Why can't set cover be reduced to min-cost max-flow?

776 Views Asked by At

Okay, so I know obviously I'm making some kind of easy mistake here, since set cover is NP-complete and min-cost max-flow is in P, but I can't figure out what the mistake is.

So, given a universe $U$ and a set $S$ such that the union of all sets in $S$ is $U$, the set cover problem asks for the smallest subset of $S$ such that the union of all sets in that subset is $U$.

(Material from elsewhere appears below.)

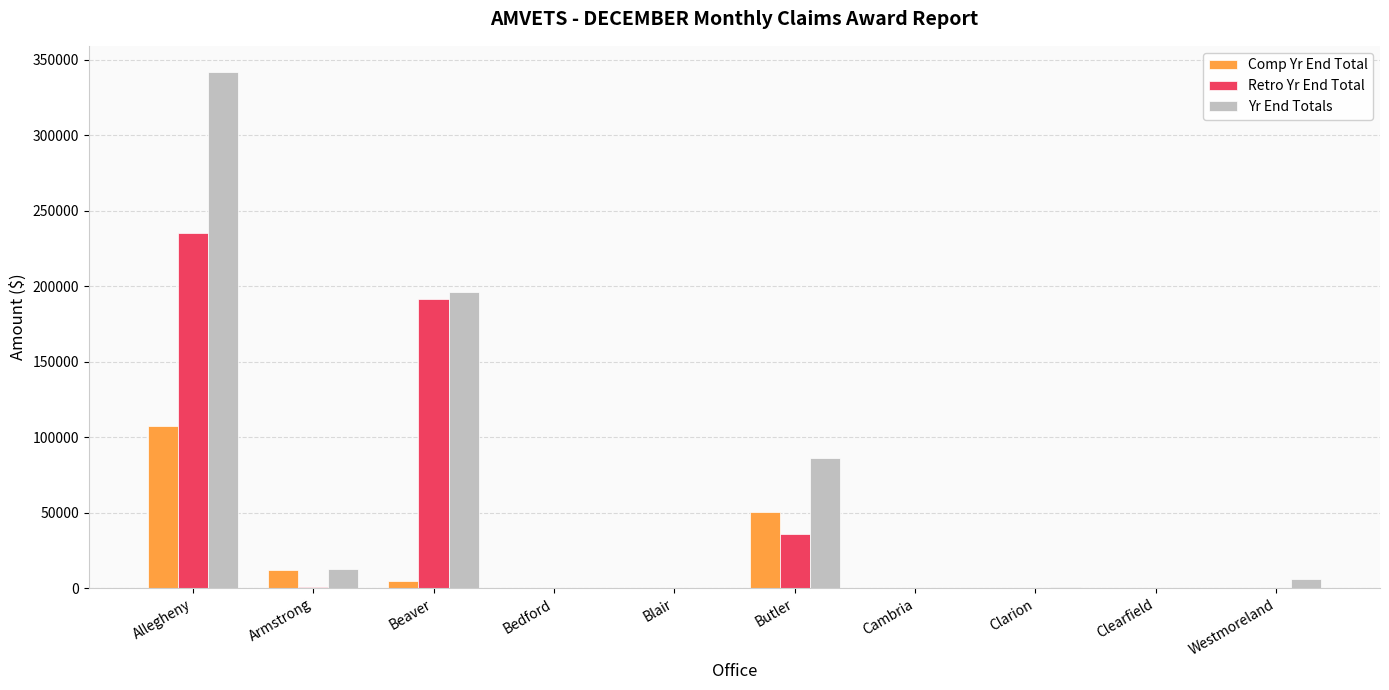

At which label does Comp Yr End Total reach its peak?

Allegheny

My question, then, is why we can't construct a min-cost max-flow graph as follows:

  1. Create one node for each set in $S$, and one node for each element in $U$.
  2. Draw edges from the source to each set $A \in S$ with 1 cost and infinite capacity.
  3. Draw edges from each element in $U$ to the sink with 0 cost and unit capacity.
  4. Draw edges from each set in $S$ to each of the elements in $U$ that it contains with 0 cost and infinite capacity.
  5. Find the min-cost max-flow of the resulting network; the sets $A \in S$ that have flow running through them should comprise a set cover.

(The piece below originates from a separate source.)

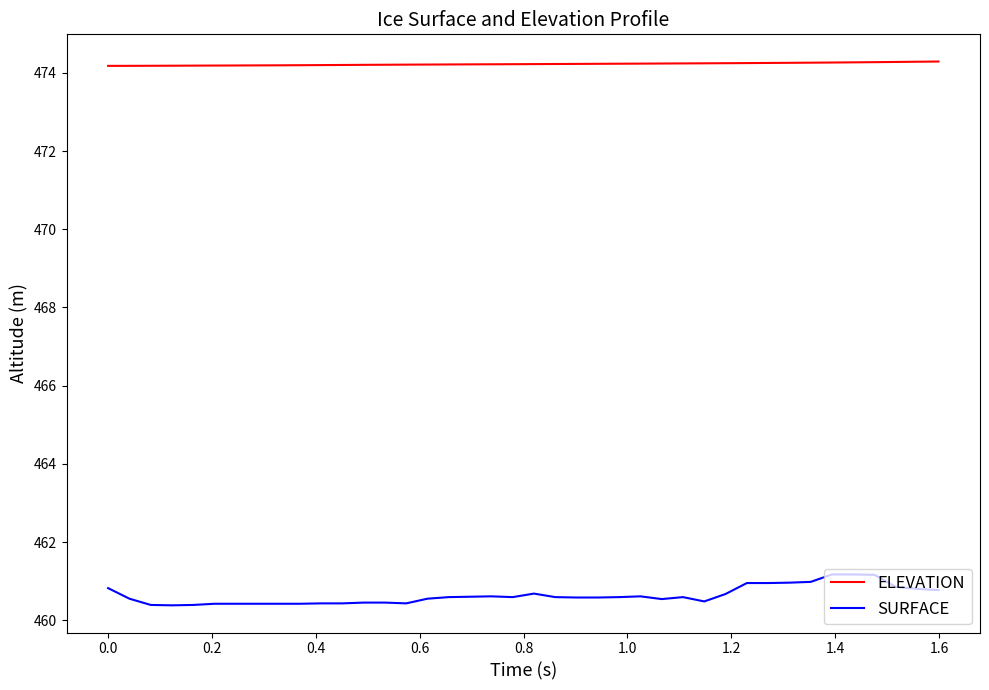

What is the maximum value for SURFACE?

461.2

Wikipedia provides an example problem with $U = \{1, 2, 3 ,4, 5\}$ and $S = \{ \{1, 2, 3\}, \{2, 4\}, \{3, 4\}, \{4, 5\} \}$ -- here is a picture I drew to illustrate.

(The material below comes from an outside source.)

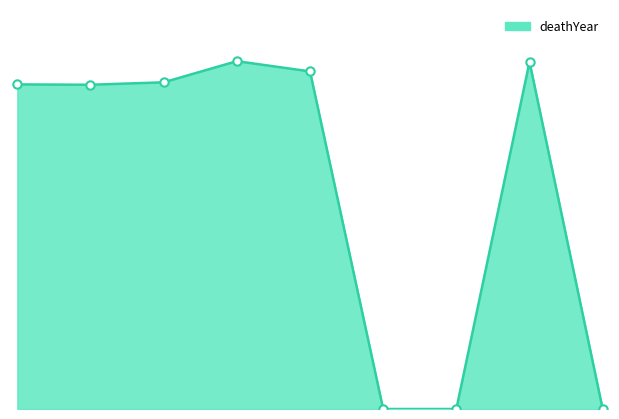

Does the chart display data point markers on the line(s)?

No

The resulting graph will have $|S| + |U| + 2$ nodes, and $\Sigma_{A \in S} |A|+ |S| + |U| + 2$ edges, which I believe should be polynomial on the size of the input. So what am I doing wrong here? Thanks!

3

There are 3 best solutions below

0
On BEST ANSWER

Oops, I figured it out actually. This may have been what @Μάρκος Καραμέρης was trying to tell me, but I was misunderstanding the formulation of the min-cost max-flow problem. The cost of an edge is not a one-time cost to use that edge, but rather the cost per unit of flow.

2
On

To put it simply: your algorithm only guarantees to fill every node in the last(right) layer but it is not restricted anywhere on the number of subsets it uses from the first(left) layer. For example in the wikipedia case you mention it could use $\{1,2,3\}$ for the $1$, $\{2,4\}$ for the $4$ and $\{4,5\}$ for the $5$. Of course the $2$ can and should be obtained from the first set but this information is never encoded in the flow construction and that is the issue.

0
On

The max-flow min-cost problem allows real-valued solutions. Set cover demands binary "flow" choices, i.e. either a set from S is used in the solution or it isn't. Max-flow min-cost's acceptance of real-valued unknowns is a relaxation of the requirements of set cover, just as linear programming is a relaxation of integer linear programming, a relaxation that unfortunately changes the problem difficulty from NP-complete to P.